#### Task statement
Your answer must be every line of the data that contains "comprehensive".

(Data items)
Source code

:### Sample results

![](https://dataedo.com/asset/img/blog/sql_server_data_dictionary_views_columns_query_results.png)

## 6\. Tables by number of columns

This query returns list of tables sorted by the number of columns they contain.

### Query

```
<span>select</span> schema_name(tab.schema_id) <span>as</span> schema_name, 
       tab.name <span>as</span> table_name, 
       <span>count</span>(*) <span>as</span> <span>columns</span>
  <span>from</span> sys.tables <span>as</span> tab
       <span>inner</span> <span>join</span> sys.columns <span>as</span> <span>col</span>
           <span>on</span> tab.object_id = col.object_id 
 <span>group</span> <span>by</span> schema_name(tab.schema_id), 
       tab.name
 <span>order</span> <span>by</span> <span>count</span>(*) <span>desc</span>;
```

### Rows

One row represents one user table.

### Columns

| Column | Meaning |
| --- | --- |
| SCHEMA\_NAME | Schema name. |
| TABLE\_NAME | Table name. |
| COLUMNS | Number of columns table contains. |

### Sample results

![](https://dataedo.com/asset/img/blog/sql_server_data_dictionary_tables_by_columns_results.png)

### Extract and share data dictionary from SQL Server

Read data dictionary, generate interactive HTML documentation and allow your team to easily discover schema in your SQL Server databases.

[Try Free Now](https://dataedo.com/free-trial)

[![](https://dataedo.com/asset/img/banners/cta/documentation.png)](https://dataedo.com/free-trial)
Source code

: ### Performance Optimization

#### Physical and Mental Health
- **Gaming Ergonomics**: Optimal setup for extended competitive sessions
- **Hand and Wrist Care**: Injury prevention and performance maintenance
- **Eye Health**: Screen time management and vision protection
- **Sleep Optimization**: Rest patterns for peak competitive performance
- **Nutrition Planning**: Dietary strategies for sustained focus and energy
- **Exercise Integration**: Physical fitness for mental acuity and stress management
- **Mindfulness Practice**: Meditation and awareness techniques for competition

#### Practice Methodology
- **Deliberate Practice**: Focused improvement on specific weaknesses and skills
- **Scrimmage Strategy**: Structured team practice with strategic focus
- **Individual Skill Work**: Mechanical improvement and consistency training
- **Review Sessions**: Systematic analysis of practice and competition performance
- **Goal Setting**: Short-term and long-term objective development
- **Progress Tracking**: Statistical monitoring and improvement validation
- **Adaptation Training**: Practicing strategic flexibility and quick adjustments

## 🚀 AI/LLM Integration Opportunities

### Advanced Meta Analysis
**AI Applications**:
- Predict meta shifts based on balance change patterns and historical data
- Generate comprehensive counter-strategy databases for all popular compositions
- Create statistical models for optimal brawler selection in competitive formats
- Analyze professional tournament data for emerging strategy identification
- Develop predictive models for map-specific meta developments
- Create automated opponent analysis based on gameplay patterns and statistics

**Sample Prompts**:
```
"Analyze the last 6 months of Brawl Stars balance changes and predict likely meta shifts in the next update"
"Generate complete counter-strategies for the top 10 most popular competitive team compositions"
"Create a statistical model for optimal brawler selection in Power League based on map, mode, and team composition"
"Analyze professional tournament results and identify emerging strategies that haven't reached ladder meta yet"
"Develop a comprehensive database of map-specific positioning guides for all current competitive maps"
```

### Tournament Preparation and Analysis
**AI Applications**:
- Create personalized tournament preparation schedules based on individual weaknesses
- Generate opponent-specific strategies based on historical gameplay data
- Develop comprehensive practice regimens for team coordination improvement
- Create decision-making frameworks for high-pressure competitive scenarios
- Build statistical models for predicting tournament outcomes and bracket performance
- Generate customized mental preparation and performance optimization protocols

#### Final answer
- Generate comprehensive counter-strategy databases for all popular compositions
"Develop a comprehensive database of map-specific positioning guides for all current competitive maps"
- Develop comprehensive practice regimens for team coordination improvement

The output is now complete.